Practice makes perfect

Before they go on to lose wars in Afghanistan and Pakistan, Obama figures his administration could use some practice losing one on the home front:

“We’re going to treat them the way we would treat an opponent,” Anita Dunn, the White House communications director, said in an interview with The New York Times. “As they are undertaking a war against Barack Obama and the White House, we don’t need to pretend that this is the way that legitimate news organizations behave.”

Ah, but pretending has traditionally been a valuable part of the presidential playbook. Smiling and wearing beige even under the most withering news media assault is not only good manners, but also has generally been good politics. While there is undoubtedly a visceral thrill in finally setting out after your antagonists, the history of administrations that have successfully taken on the media and won is shorter than this sentence.

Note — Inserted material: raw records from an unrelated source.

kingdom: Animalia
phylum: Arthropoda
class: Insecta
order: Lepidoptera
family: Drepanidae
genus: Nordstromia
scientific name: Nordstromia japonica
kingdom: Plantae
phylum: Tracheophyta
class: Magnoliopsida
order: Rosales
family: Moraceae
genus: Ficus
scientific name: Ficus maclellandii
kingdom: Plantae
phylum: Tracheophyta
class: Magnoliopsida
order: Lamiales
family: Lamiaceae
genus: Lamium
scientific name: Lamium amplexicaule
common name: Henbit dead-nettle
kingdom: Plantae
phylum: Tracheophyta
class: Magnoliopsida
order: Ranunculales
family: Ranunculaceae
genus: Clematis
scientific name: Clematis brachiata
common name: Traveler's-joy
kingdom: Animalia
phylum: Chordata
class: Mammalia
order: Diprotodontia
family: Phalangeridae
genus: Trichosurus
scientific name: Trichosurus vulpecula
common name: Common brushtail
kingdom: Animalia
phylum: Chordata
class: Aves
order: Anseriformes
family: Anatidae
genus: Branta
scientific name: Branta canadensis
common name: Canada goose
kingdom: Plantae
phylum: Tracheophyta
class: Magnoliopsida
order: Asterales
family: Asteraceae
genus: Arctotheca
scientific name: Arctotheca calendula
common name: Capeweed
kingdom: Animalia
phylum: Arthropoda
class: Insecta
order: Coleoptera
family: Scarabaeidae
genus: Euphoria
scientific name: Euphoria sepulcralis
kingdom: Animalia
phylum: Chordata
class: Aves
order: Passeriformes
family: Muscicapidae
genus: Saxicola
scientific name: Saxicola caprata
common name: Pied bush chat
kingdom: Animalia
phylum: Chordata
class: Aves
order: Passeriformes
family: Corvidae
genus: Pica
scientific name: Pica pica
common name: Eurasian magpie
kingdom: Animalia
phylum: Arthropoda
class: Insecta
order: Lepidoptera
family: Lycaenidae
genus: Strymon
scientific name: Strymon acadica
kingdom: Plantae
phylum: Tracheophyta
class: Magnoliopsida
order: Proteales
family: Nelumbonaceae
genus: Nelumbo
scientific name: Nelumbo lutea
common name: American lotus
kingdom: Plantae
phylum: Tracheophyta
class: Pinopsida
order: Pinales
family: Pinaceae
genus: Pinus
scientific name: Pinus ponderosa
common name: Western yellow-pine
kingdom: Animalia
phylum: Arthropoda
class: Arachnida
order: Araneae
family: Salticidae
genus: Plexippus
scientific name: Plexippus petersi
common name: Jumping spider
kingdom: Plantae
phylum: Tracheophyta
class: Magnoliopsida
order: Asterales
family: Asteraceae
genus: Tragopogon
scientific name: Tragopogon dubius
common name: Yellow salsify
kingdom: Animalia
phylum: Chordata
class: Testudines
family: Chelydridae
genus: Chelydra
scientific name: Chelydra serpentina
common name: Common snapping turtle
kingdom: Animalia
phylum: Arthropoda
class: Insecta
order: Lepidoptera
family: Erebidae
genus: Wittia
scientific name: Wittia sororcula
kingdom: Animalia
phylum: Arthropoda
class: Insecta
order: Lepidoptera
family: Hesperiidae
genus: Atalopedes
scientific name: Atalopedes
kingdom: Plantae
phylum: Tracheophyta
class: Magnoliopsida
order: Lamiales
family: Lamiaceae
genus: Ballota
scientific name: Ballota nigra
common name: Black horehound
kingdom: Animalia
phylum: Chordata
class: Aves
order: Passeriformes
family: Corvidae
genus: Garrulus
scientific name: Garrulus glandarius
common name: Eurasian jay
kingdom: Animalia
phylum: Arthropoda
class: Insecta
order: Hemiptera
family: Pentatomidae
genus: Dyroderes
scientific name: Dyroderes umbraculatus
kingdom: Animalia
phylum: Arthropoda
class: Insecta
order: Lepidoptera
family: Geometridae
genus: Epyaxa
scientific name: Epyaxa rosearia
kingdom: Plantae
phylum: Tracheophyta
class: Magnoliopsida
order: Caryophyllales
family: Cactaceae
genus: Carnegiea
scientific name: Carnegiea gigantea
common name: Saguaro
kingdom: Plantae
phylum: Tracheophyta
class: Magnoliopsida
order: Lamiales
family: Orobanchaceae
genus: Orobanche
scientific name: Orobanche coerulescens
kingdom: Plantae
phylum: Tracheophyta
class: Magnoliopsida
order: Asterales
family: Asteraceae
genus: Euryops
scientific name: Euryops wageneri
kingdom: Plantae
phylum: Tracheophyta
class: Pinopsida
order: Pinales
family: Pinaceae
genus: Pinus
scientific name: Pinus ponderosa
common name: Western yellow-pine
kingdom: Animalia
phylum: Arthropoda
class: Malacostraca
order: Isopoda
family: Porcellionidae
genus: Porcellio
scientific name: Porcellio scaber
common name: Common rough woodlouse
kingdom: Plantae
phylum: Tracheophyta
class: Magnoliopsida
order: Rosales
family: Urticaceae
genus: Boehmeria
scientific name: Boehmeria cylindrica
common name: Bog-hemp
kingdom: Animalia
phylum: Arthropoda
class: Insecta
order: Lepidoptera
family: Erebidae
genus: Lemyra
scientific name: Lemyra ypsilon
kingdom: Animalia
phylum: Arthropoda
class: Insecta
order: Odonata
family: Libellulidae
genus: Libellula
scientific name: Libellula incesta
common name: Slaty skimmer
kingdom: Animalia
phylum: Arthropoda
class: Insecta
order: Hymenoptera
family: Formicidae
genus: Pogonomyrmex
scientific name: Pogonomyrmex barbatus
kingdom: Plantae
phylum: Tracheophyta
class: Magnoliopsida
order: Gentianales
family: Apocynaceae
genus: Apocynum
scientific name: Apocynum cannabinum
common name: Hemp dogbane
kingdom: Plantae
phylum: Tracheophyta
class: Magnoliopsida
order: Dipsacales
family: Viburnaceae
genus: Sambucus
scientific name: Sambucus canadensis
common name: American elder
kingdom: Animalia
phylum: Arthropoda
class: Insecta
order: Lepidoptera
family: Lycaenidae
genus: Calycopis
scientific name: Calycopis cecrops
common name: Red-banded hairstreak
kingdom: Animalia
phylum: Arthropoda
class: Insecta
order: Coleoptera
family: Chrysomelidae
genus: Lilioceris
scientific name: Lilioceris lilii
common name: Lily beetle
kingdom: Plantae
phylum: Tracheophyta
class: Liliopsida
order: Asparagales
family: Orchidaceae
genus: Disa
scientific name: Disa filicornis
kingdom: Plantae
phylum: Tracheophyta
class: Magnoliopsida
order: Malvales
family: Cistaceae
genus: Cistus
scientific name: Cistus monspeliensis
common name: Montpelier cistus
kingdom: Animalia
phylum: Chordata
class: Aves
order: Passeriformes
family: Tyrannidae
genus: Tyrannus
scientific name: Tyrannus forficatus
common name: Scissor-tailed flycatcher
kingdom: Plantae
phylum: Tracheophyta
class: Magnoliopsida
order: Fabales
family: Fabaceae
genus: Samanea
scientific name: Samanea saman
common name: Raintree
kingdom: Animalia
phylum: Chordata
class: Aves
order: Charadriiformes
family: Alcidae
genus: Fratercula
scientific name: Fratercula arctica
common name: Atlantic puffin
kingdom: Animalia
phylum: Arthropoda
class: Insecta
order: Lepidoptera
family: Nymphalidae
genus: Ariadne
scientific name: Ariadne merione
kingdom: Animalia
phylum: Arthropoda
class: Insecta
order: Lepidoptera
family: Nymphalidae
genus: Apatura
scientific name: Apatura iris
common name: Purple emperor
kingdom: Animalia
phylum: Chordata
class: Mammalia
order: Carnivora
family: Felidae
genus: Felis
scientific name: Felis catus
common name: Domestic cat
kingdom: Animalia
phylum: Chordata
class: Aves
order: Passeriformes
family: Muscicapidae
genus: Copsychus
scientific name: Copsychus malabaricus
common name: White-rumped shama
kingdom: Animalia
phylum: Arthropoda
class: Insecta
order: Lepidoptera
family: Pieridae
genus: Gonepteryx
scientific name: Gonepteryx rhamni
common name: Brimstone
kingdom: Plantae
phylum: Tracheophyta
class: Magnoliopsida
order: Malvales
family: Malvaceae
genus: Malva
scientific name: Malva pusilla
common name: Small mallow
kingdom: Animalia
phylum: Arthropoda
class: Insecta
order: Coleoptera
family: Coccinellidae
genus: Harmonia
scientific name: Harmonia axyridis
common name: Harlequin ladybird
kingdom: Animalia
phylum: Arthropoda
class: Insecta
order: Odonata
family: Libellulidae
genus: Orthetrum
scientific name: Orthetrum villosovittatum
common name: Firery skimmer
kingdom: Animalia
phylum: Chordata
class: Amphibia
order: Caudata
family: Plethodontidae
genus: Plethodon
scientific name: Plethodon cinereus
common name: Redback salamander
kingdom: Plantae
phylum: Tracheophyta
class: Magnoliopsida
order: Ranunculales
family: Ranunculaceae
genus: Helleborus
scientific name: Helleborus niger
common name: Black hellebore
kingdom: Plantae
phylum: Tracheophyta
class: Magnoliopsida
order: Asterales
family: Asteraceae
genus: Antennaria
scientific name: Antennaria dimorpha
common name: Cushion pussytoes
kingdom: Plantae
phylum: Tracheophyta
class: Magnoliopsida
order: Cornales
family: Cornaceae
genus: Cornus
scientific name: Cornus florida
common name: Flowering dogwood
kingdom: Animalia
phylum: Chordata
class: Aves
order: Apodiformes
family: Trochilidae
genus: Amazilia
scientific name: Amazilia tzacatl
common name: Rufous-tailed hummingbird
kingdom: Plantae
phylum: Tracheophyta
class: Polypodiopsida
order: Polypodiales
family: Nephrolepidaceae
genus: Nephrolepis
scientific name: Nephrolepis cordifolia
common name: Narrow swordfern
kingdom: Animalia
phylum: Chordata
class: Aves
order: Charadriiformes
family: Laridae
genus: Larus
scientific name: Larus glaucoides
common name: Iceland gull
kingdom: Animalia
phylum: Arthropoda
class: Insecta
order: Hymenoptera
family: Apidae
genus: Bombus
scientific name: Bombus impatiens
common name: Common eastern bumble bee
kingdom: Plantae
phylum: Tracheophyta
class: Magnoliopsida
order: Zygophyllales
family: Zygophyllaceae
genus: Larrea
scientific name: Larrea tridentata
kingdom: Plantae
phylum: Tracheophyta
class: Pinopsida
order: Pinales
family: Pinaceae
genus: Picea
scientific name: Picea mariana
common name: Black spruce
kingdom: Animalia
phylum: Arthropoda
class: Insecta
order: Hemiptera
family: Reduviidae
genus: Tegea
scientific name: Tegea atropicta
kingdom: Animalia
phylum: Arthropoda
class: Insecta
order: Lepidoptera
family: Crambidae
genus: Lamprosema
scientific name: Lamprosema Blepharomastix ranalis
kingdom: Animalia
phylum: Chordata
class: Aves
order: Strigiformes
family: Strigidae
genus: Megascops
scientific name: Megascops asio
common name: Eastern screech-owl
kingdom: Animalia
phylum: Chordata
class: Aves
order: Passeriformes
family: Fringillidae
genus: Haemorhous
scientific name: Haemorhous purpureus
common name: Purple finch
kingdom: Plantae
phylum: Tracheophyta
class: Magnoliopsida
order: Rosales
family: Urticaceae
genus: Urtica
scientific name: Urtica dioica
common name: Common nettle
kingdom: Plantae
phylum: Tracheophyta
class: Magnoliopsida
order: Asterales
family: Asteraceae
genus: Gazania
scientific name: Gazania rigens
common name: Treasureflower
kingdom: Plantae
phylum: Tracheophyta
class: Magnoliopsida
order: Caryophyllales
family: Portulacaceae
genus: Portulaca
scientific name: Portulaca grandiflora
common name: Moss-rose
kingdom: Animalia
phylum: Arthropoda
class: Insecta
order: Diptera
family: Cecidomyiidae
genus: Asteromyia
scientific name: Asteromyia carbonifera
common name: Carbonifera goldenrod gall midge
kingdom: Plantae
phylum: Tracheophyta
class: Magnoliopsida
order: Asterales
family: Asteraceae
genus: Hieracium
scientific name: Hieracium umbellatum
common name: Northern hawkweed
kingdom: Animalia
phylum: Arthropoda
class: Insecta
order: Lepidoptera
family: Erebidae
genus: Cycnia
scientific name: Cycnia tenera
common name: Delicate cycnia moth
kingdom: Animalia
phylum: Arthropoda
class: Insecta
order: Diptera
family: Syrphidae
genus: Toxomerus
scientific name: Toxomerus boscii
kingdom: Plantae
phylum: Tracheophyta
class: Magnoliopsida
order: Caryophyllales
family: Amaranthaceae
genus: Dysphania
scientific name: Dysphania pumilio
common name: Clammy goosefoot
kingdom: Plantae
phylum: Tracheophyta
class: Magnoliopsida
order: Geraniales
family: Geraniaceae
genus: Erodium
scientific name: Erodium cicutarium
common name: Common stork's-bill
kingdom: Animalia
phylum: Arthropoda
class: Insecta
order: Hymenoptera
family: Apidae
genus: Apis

I’m not a fan of Fox News, but the thing that is so ridiculous about this is that Fox is more balanced – and has been objectively confirmed to be more balanced – than the other cable news networks and the mainstream media in general. Even liberals who doubted this couldn’t credibly do so any longer once CNN took it upon itself to fact-check an SNL skit for the crime of being insufficiently reverential.

Anyhow, the article reports that Fox’s ratings are up 20 percent. Obama’s, on the other hand, are down 38 percent since Inaugural Day. It increasingly appears that strategically besting Hilary Clinton and her team in claiming the Democratic nomination was less Julius Caesar defeating Boadicea and more the equivalent of beating Miss South Carolina at chess.